Wednesday, April 14, 2010

Sakura Sweets

The cherry trees are blooming, and that means it's the season for pink pastries in every shop, from traditional Japanese okashiya to fancy French patisseries. Since cherry blossoms are so iconic, this would hardly be surprising except for one seemingly important detail: cherry blossoms aren't actually edible and probably don't taste very good. So what flavor is a sakura sweet supposed to be?
The easy answer is: it depends. In the sakura an-pan at the top, the filling is the typical sweet red bean paste flavored with flower-infused salt, which comes through sour and strong, the taste all the more apparent for being invisible. Sakura mochi, above, don't actually taste any different from ordinary mochi - a spongy rice flour dough (pink, of course, in this case), wrapped around smooth red bean paste - except that they're enclosed in edible sour-pickled cherry leaves and topped with a pickled blossom. It's the tartness of the pickled leaves and flowers that defines any sweets that employ real cherry-blossoms.
Sakura bread? Why not? I didn't buy this, so I can't tell you what it tastes like, but it's certainly pretty and pink. While we're looking at all these labels, a linguistic aside: the character for "sakura," 桜, is one of my favorites. On the left is the character for tree, on the right, the characters for a female and three lines that I like to think of as a crown (though I have no idea what they actually mean). It fits together well, and looks so graceful - plus, I like to think of cherry blossoms as being girly.
One of the more unusual interpretations of the cherry blossom pastry is Sadaharu Aoki's Sakura Eclair (note the golden glitter atop the pink icing - nothing but glamour for Monsieur Aoki).
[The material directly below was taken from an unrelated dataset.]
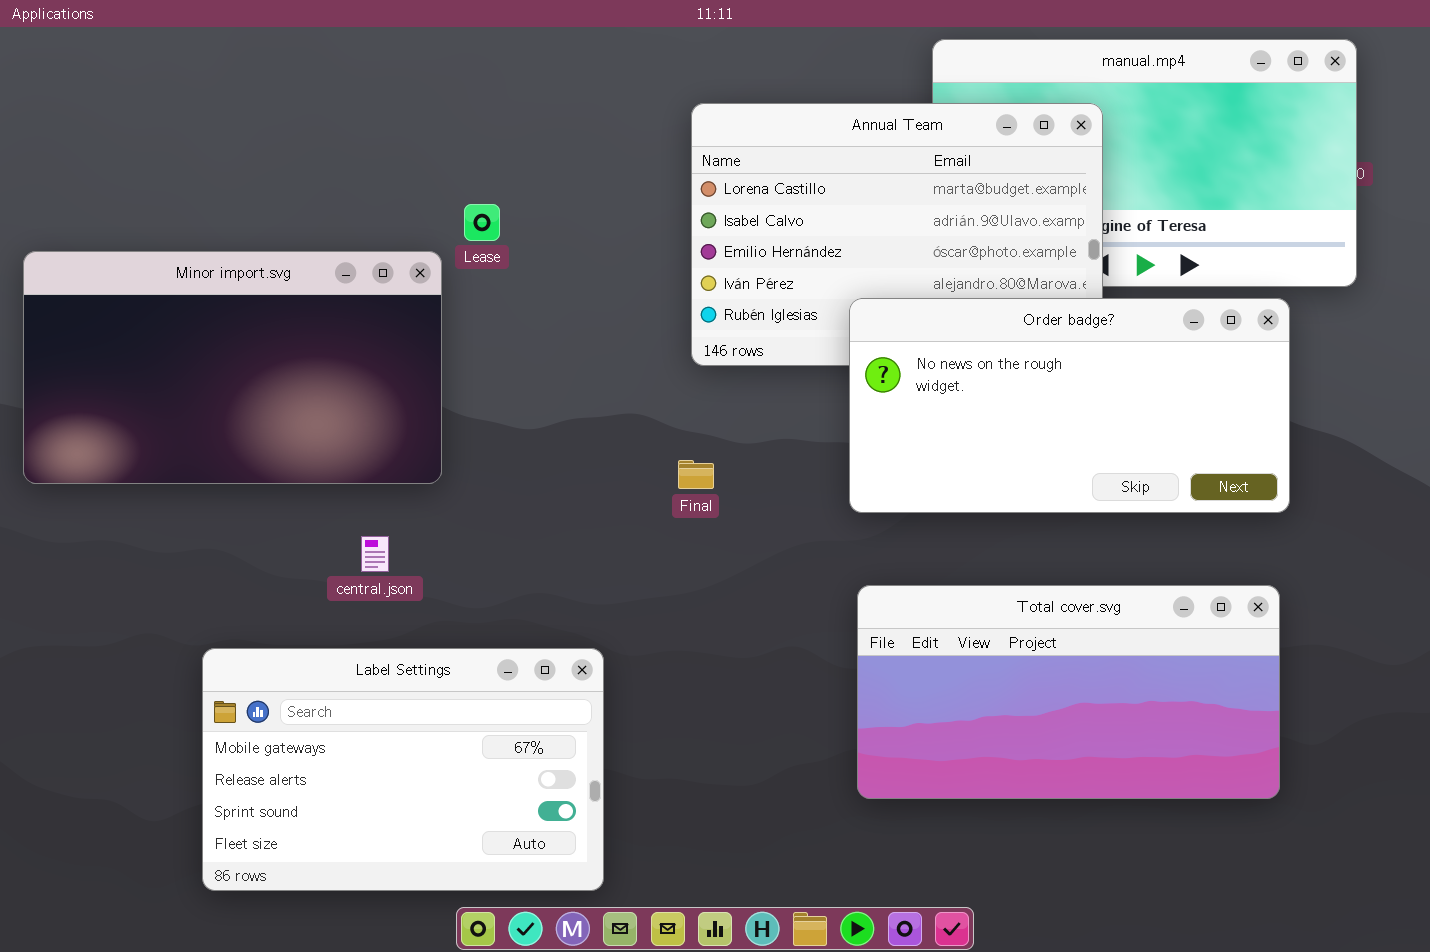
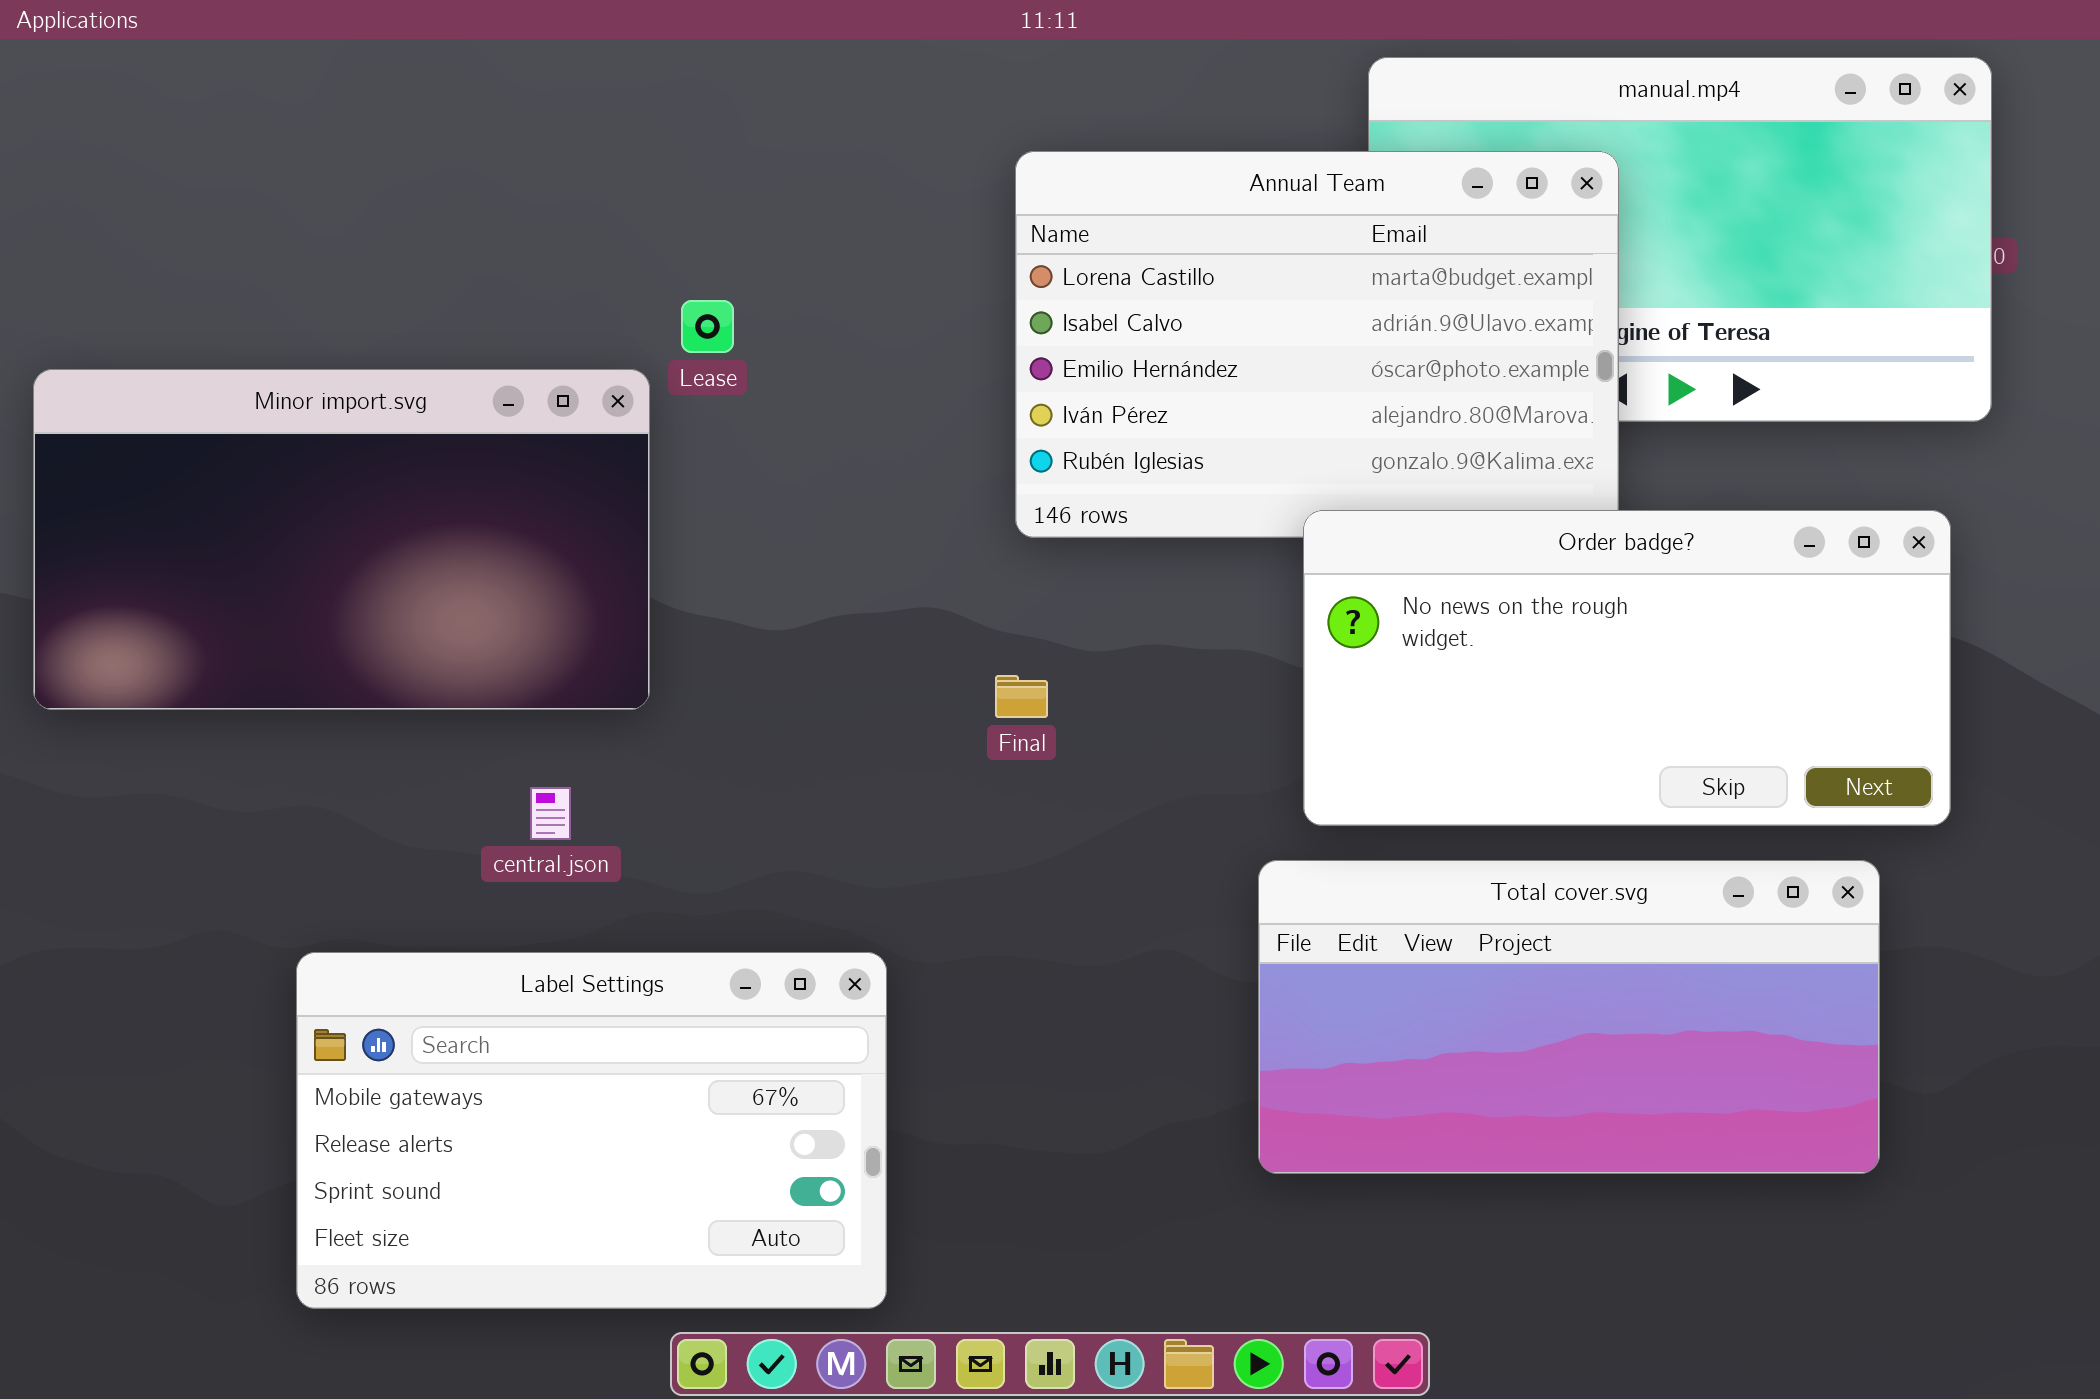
Order badge?: [849,298,1290,513] -> [1303,510,1951,826], moved

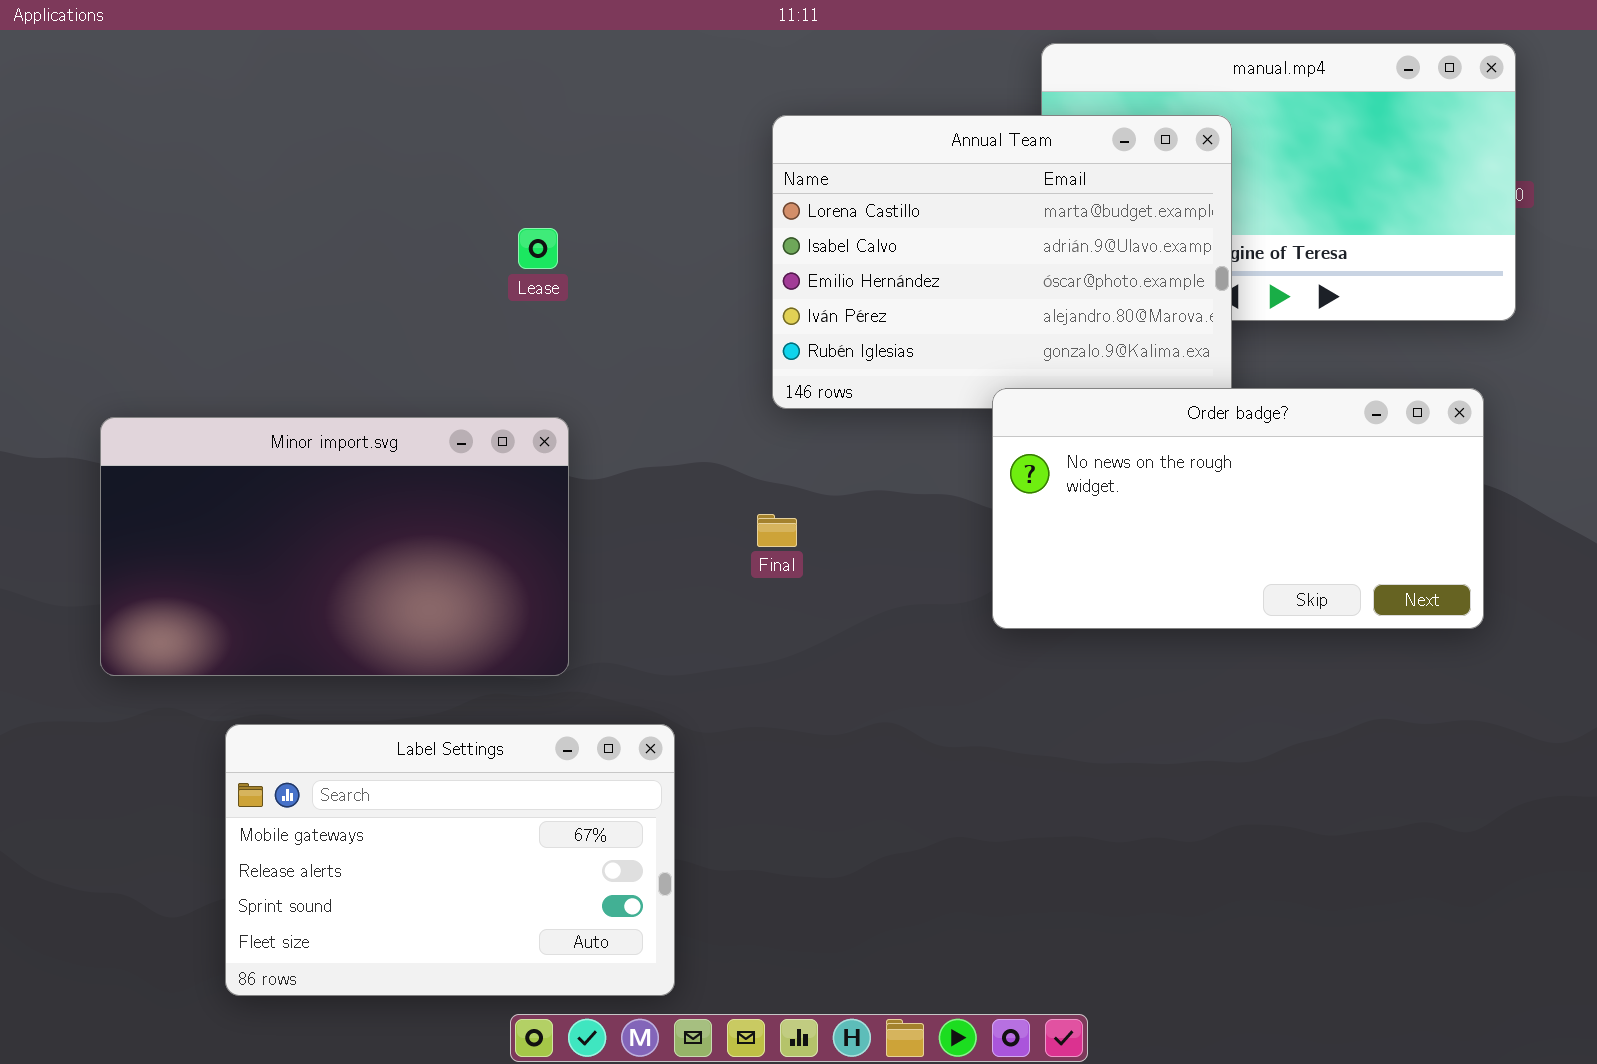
Minor import.svg: [33,369,650,710] -> [100,417,569,676], moved
Total cover.svg: [1258,860,1880,1174] -> none, closed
On the outside, it's a typical sakura sweet, pretty and puffy and pink.
Inside is where it gets interesting. Rather than the usual pickled leaf or blossom imparting a fragrant, mildly tangy filling, Sadaharu Aoki has a plain vanilla-bean pastry cream jazzed up with a bold dark-pink streak of sour cherry jam. And it's really sour - a surprising contrast with the sticky-sweet pink icing and mild custard cream.

Cherry blossom season is fleeting, and so are these sweets. You have to get them while you can - in a few days the blossoms will be gone, and most of these confections won't be in the shops for much longer.